- **THE PROBLEM**
Copy out, from the entries below, each line that holds the string "down".

(Collected data entries)
^^^^

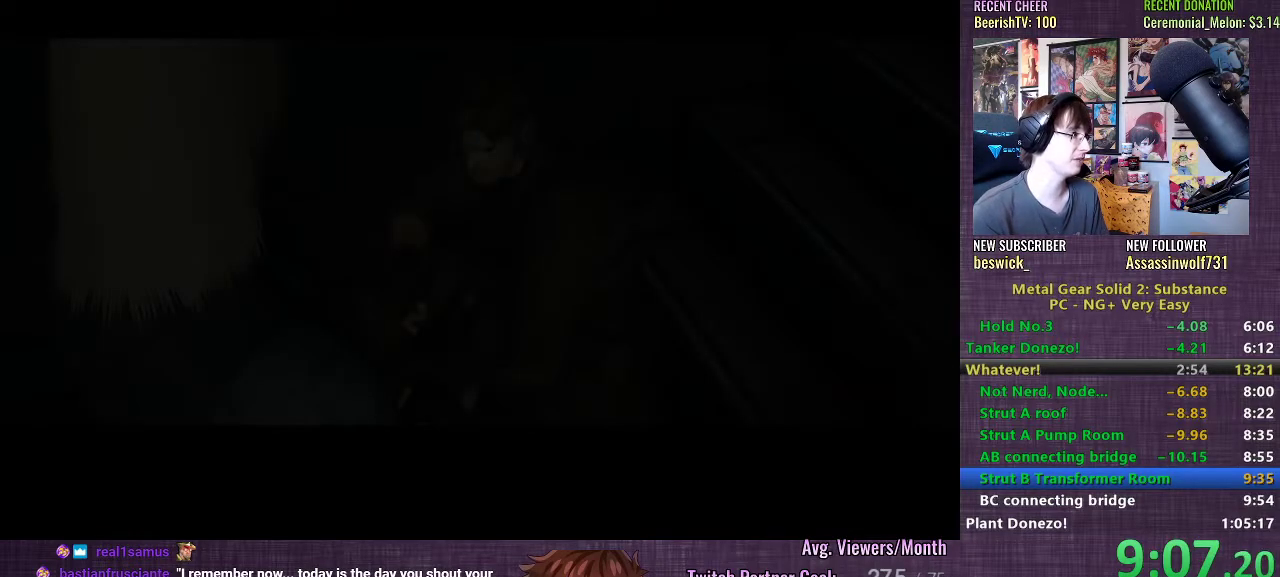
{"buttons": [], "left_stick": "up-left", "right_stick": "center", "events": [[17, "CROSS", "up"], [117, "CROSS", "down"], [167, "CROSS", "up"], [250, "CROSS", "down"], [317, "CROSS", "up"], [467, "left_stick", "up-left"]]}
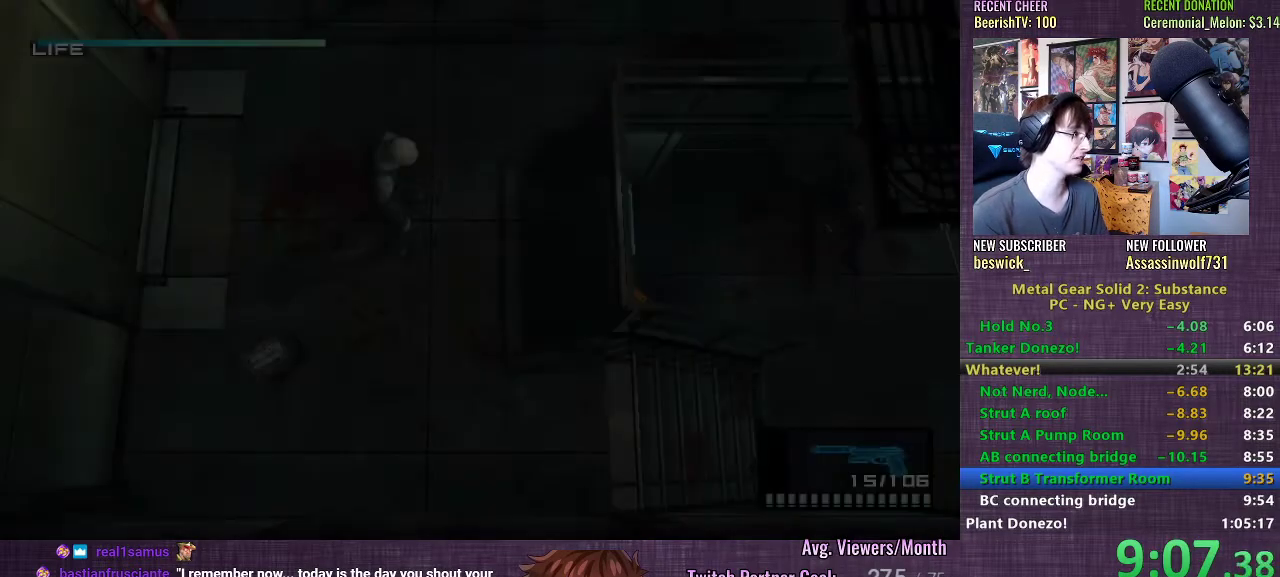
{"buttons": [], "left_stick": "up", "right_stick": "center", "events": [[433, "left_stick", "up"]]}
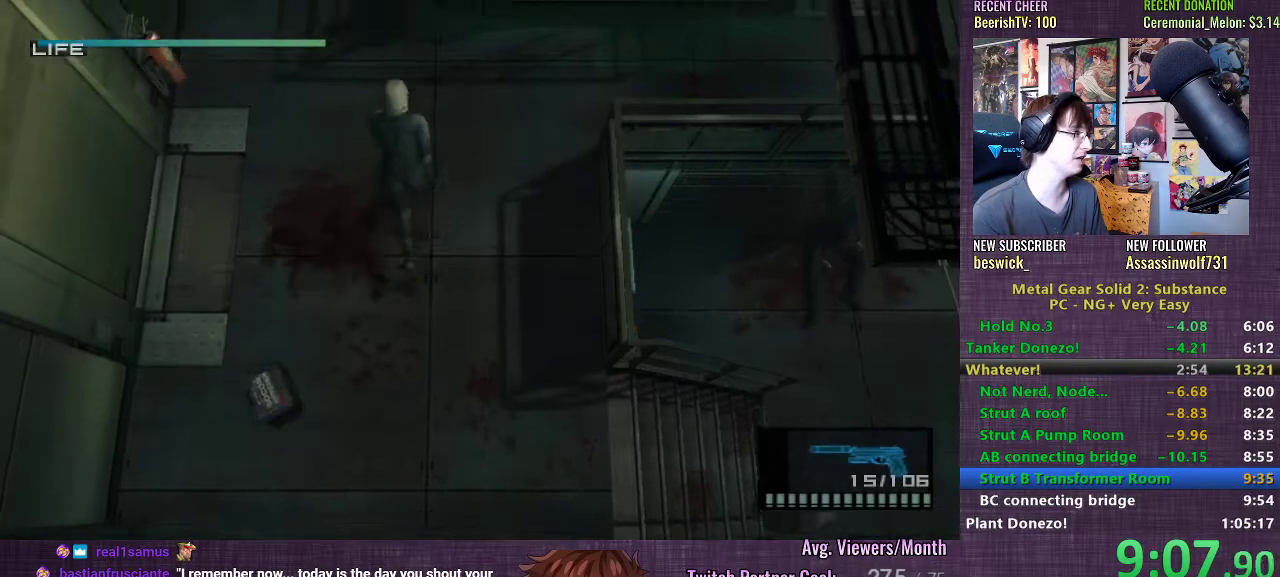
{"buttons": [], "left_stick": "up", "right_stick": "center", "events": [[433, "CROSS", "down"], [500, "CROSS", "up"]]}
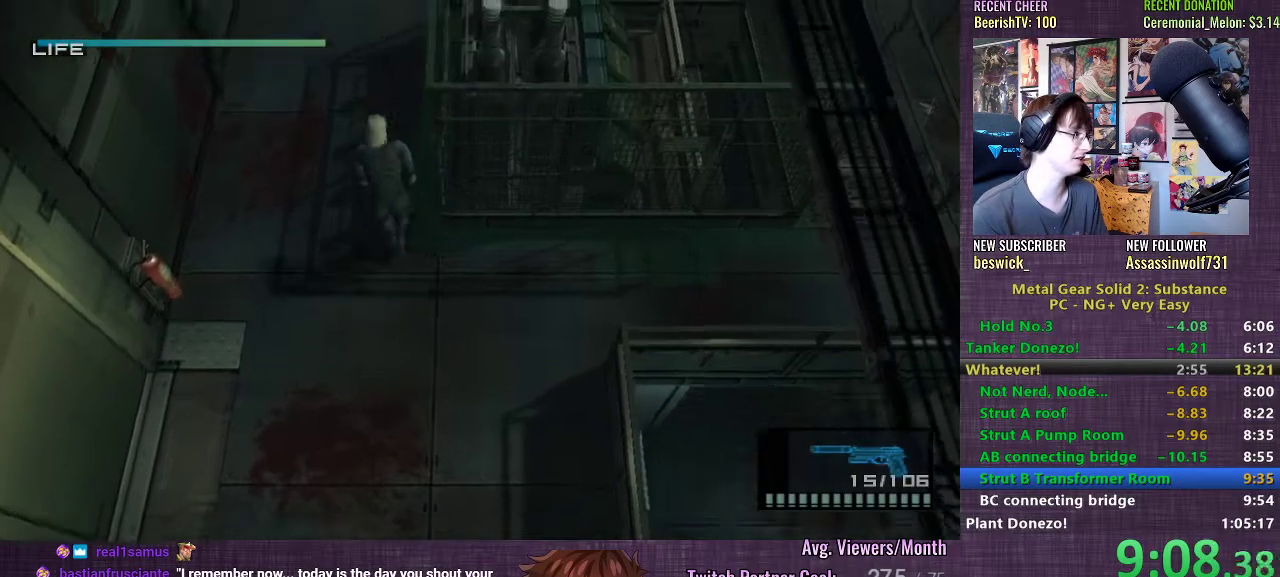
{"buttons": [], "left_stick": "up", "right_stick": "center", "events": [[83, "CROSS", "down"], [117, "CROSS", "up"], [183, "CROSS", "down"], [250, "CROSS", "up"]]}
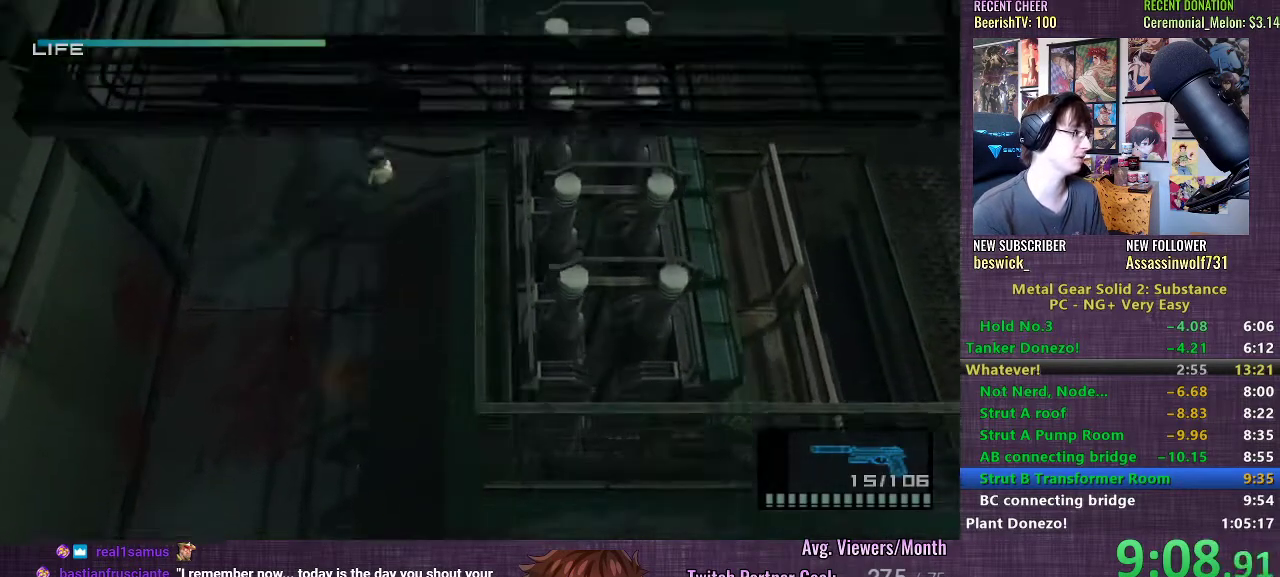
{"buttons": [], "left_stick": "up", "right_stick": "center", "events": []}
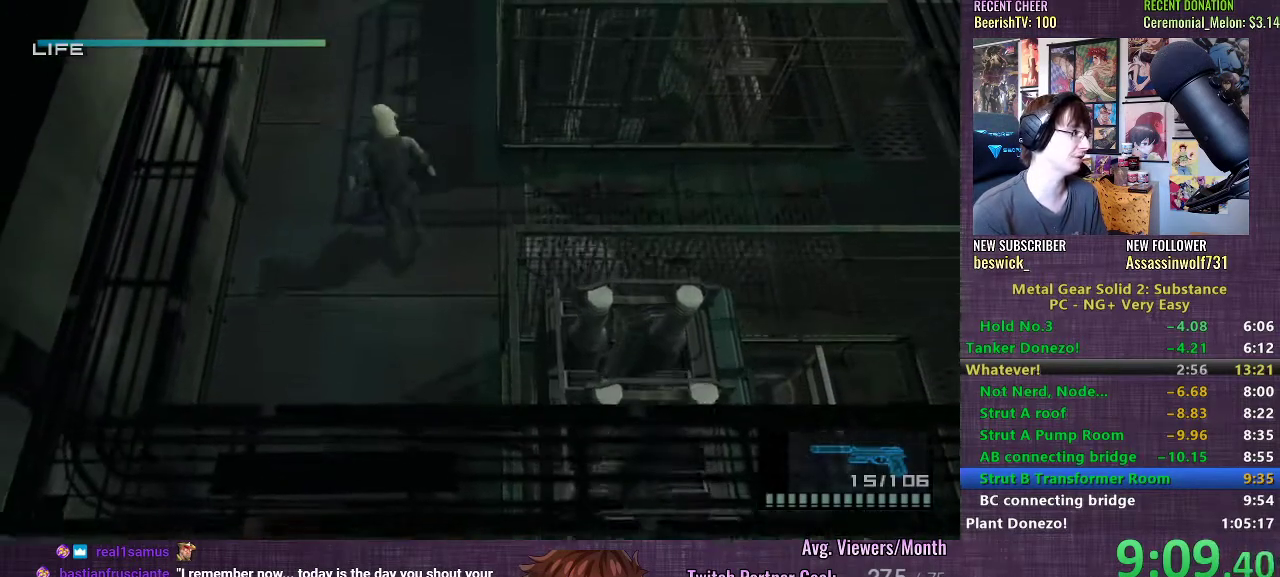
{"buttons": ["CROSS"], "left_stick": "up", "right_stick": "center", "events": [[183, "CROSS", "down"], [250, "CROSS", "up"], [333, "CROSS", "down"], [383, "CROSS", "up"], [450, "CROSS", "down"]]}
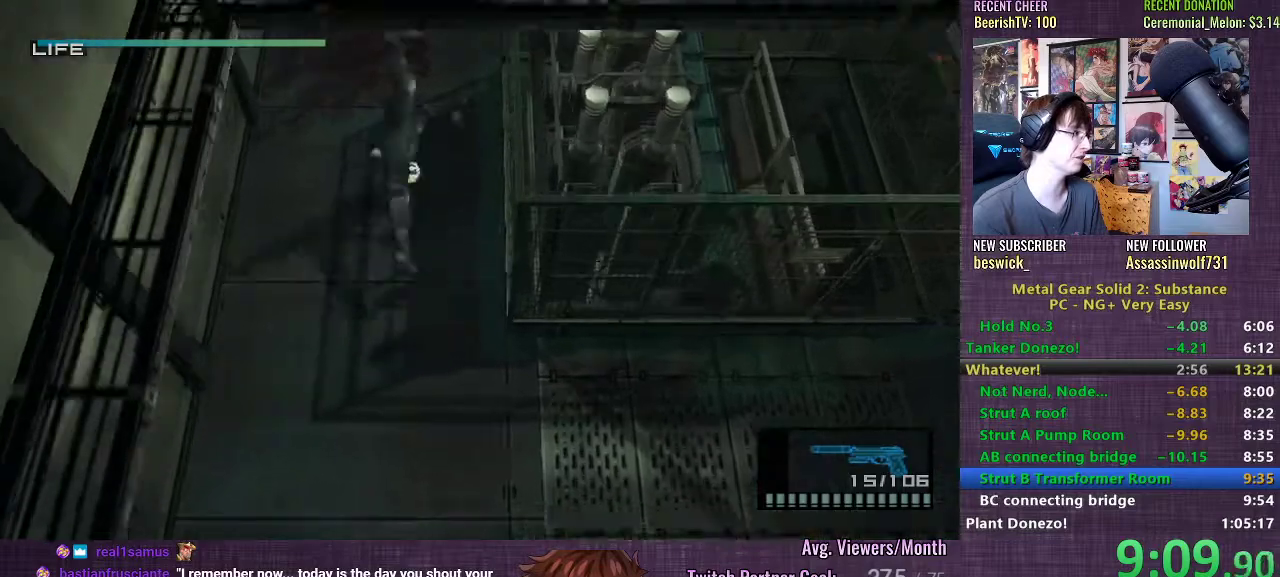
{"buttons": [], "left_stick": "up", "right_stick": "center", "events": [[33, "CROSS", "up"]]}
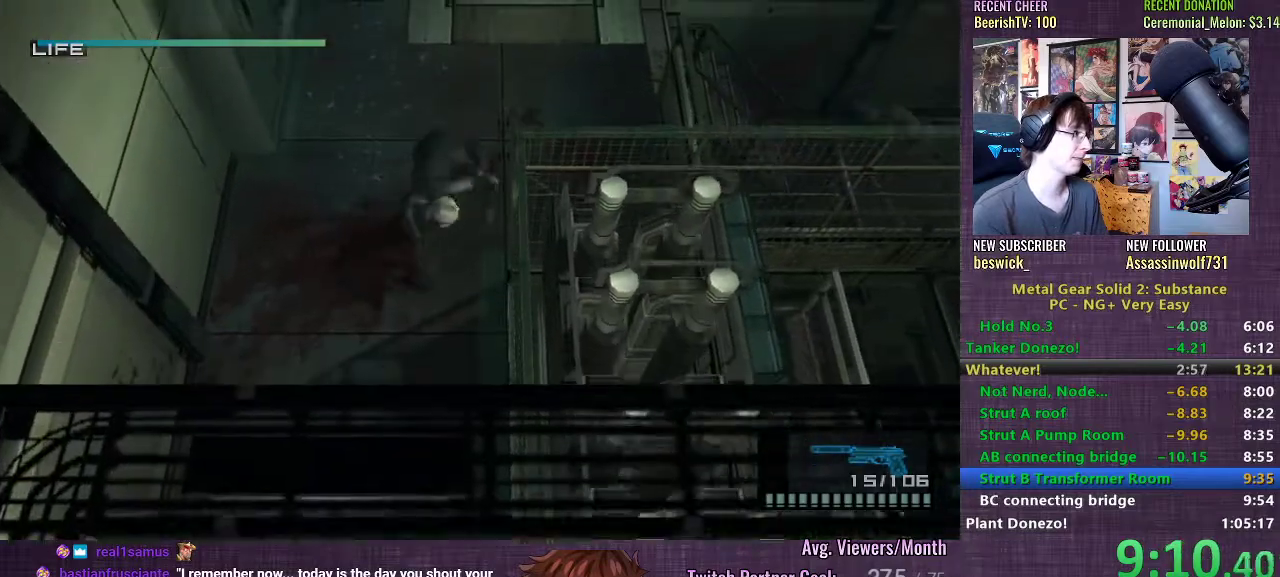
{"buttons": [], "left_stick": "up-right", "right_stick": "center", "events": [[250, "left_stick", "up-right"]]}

^^^^

- **SOLVED PROBLEM**
{"buttons": [], "left_stick": "up-left", "right_stick": "center", "events": [[17, "CROSS", "up"], [117, "CROSS", "down"], [167, "CROSS", "up"], [250, "CROSS", "down"], [317, "CROSS", "up"], [467, "left_stick", "up-left"]]}
{"buttons": [], "left_stick": "up", "right_stick": "center", "events": [[433, "CROSS", "down"], [500, "CROSS", "up"]]}
{"buttons": [], "left_stick": "up", "right_stick": "center", "events": [[83, "CROSS", "down"], [117, "CROSS", "up"], [183, "CROSS", "down"], [250, "CROSS", "up"]]}
{"buttons": ["CROSS"], "left_stick": "up", "right_stick": "center", "events": [[183, "CROSS", "down"], [250, "CROSS", "up"], [333, "CROSS", "down"], [383, "CROSS", "up"], [450, "CROSS", "down"]]}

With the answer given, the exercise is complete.